ANEW book by Chris Corlett gives a fascinating insight into the 1939 Poulaphuca survey of lands flooded by the Liffey Reservoir Scheme. In West Wicklow the Poulaphuca Reservoir has taken on a reputation of almost mythical proportions, with many tales of what lies beneath the reservoir continuously told and retold.
Now archaeologist Chris Corlett has decided to get the the bottom of things by meticulously researching the flooding of the King’s River Valley which was part of a massive hydroelectric and water supply scheme.
The construction of the dam at Poulaphuca created a large reservoir and flooded some 5,000 acres, displacing 70 families from their homes and farms.
‘This was a complete and total impact on a scale that has never since been seen in this country,’ says Chris.
Construction work on the 100 foot high dam began in November of 1937.
‘What was once a beauty spot famed for its waterfall favoured by tourists for over a century, the gorge became a massive construction site. Apart from the dam, there was also the construction of the nearby power station, a large water filtration plant and three new bridges,’ adds Chris.

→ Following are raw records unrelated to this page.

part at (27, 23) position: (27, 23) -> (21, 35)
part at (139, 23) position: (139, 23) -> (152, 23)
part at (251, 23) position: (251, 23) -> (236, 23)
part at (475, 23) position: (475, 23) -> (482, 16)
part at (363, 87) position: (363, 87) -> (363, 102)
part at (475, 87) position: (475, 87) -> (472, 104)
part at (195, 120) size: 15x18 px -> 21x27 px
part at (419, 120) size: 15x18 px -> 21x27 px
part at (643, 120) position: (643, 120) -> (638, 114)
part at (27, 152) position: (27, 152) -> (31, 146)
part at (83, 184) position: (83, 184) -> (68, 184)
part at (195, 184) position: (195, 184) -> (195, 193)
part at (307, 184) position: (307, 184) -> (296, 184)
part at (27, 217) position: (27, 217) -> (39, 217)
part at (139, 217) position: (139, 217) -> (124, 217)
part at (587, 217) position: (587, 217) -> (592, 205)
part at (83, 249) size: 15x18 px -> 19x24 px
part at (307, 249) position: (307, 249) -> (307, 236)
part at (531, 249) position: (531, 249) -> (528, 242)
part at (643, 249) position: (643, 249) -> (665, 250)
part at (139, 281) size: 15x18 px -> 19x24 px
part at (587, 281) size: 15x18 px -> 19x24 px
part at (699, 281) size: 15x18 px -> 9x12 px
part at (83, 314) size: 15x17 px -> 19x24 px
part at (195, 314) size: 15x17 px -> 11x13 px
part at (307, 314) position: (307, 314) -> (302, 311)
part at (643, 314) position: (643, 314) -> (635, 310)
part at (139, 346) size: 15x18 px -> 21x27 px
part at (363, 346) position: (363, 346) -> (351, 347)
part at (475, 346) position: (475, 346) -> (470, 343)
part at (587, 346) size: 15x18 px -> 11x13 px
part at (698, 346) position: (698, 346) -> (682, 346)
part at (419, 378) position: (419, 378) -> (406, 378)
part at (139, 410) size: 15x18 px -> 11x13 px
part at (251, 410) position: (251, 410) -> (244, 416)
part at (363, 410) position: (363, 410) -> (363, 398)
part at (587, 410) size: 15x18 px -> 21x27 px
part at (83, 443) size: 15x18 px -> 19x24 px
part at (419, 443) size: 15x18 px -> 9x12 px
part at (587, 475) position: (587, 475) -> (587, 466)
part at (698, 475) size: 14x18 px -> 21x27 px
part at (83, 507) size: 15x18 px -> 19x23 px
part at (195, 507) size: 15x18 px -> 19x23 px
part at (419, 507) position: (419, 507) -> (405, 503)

On March 3 1940 the sluice gate diverting the River Liffey around the completed dam was closed. Soon water gradually built up and by September of the same year the water levels had already risen and covered one-third of the reservoir.
Many visitors to the area these days could be forgiven for believing that this man made lake was always present, not realising the historic landscape and scenery now completely covered by water for nearly 70 years.

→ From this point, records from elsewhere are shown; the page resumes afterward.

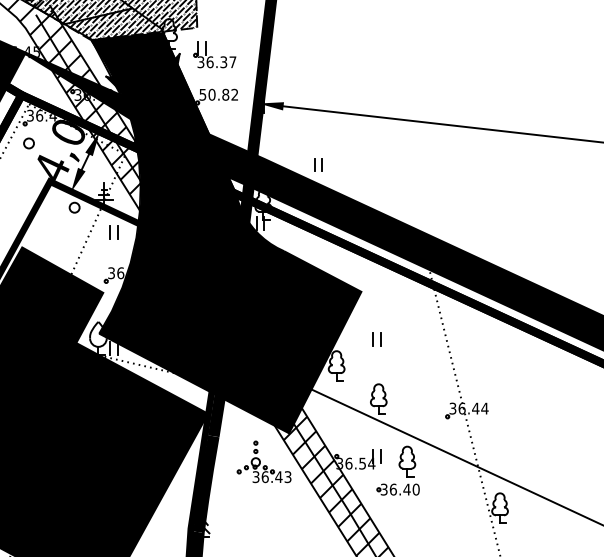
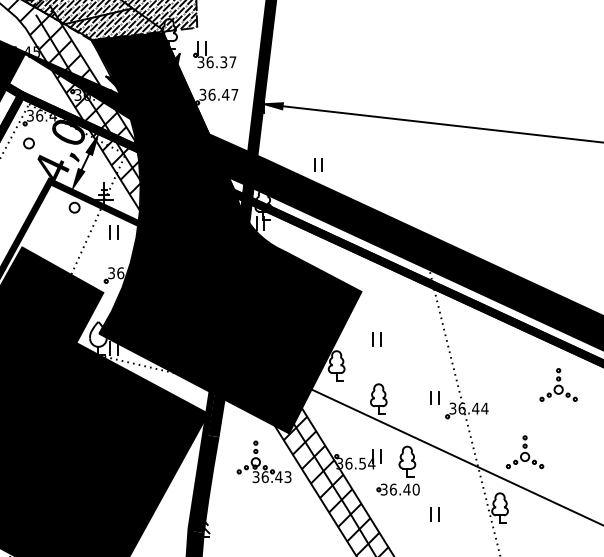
text at (219, 94): 50.82 -> 36.47
part at (558, 384): none -> present
part at (434, 397): none -> present
part at (524, 452): none -> present
part at (434, 514): none -> present
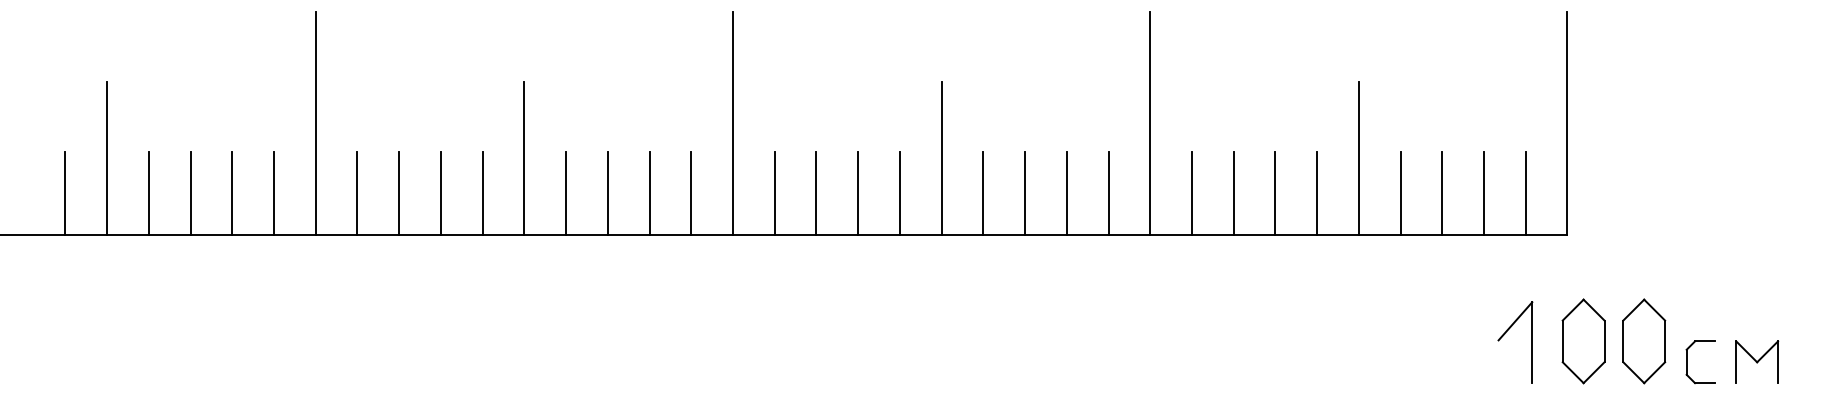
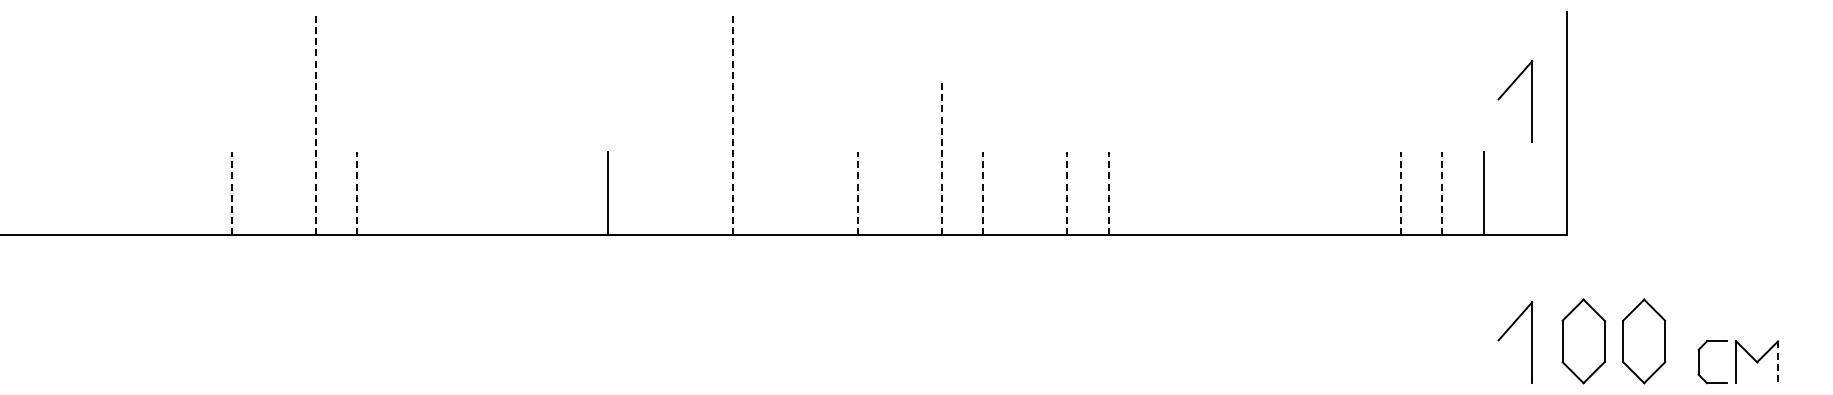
part at (1505, 93): none -> present
line at (315, 123): solid -> dashed
line at (733, 123): solid -> dashed
line at (1150, 123): present -> none
line at (107, 158): present -> none
line at (524, 158): present -> none
line at (941, 158): solid -> dashed
line at (1358, 158): present -> none
line at (65, 193): present -> none
line at (148, 193): present -> none
line at (190, 193): present -> none
line at (232, 193): solid -> dashed
line at (274, 193): present -> none
line at (357, 193): solid -> dashed
line at (399, 193): present -> none
line at (440, 193): present -> none
line at (482, 193): present -> none
line at (566, 193): present -> none
line at (649, 193): present -> none
line at (691, 193): present -> none
line at (774, 193): present -> none
line at (816, 193): present -> none
line at (858, 193): solid -> dashed
line at (899, 193): present -> none
line at (983, 193): solid -> dashed
line at (1025, 193): present -> none
line at (1066, 193): solid -> dashed
line at (1108, 193): solid -> dashed
line at (1191, 193): present -> none
line at (1233, 193): present -> none
line at (1275, 193): present -> none
line at (1317, 193): present -> none
line at (1400, 193): solid -> dashed
line at (1442, 193): solid -> dashed
line at (1525, 193): present -> none
part at (1687, 362) position: (1687, 362) -> (1699, 362)
line at (1778, 362): solid -> dashed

However, a group of locals led by Liam Price were determined that their way of life wouldn’t be forgotten about. In 1939, months before the area was to be flooded, teams of people from different backgrounds agreed to record as much information as possible to pass on to future generations.
As Chris explains, ‘The lives of these people might only have been recalled in dreams and a handful of family snaps, had it not been for the foresight of a small group of individuals.’
Most of the fieldwork was carried out during the months of May, June and July. The main themes were placenames, vernacular architecture and folklore. Most of the sketches and photographs relating to the survey were of house exteriors and interiors, as well as domestic and agricultural furnishings.
However, until Chris decided to document the survey, the results had never been fully published. The vast majority of the research material was in the possession of Professor Fred Aalen, presented to him by Liam Price shortly before he died.
Chris tracked Professor Allen down but found there was other survey results resting elsewhere.
‘In order to finally publish all the material collected during the Poulaphuca Survey it was necessary to find and reunite some material that had been scattered over the years. For example, photographs taken by Liam Price’s sister, Kathleen Price, were held in the Placenames Branch of the Department of Community, Rural and Gaeltacht Affairs and Price’s annotated maps of the survey areas were held in the Department of Geography, UCD. Unfortunately, some aerial photographs of the area taken by the Air Corps have not been relocated.’
The Royal Irish Academy had undertaken a comprehensive and scientific survey of the Clare Island Survey 30 years earlier, but is equally important for different reasons.
For a start the Poulaphuca Survey was carried out by volunteers and research time was limited by the actual schedule of works.
Chris feels, ‘the Poulaphuca Survey could never hope to achieve the same scientific objectives of earlier surveys. But it was the first attempt to give detailed attention to folklore, placenames and vernacular architecture. While placenames were recorded as part of the Clare Island Survey, the Poulaphuca Survey went one step further and, arguably for the first time, also recorded the names of individual fields.’
Chris doesn’t believe it’s a coincidence that such attention was paid to folklore and vernacular architecture at a time when the recently established Irish Folklore Commission was actively collecting material countrywide, and the National Museum of Ireland was continuing to gather artifacts related to Irish folk life.
‘The Irish State was still in its youth and frequently looked to its cultural tradition as a means of establishing a sense of nationhood. Another means of establishing nationhood and independence was the development of national infrastruc- ture.
‘In this way the Poulaphuca Survey and the Liffey Reservoir Scheme achieved these ambitions in parallel, though one was sacrificed for the other.’
The Poulaphuca Survey was also one of the first times the cultural recording of an area affected by large-scale development was recorded, and the volunteers deserved a great deal of credit in the eyes of Chris.
He concludes, ‘the level of recording placenames, folklore and vernacular architecture has only recently and gradually been adopted as a standard form of mitigation in advance of large-scale infrastructural developments. This is a testimony to the foresight of all those involved in the Poulaphuca Survey.’
A farmhouse and outbuildings before the waters flooded the valley. ABOVE: The lake at Poulaphuca today. INSET: A fire burns in the hearth in one of the now-submerged cottages.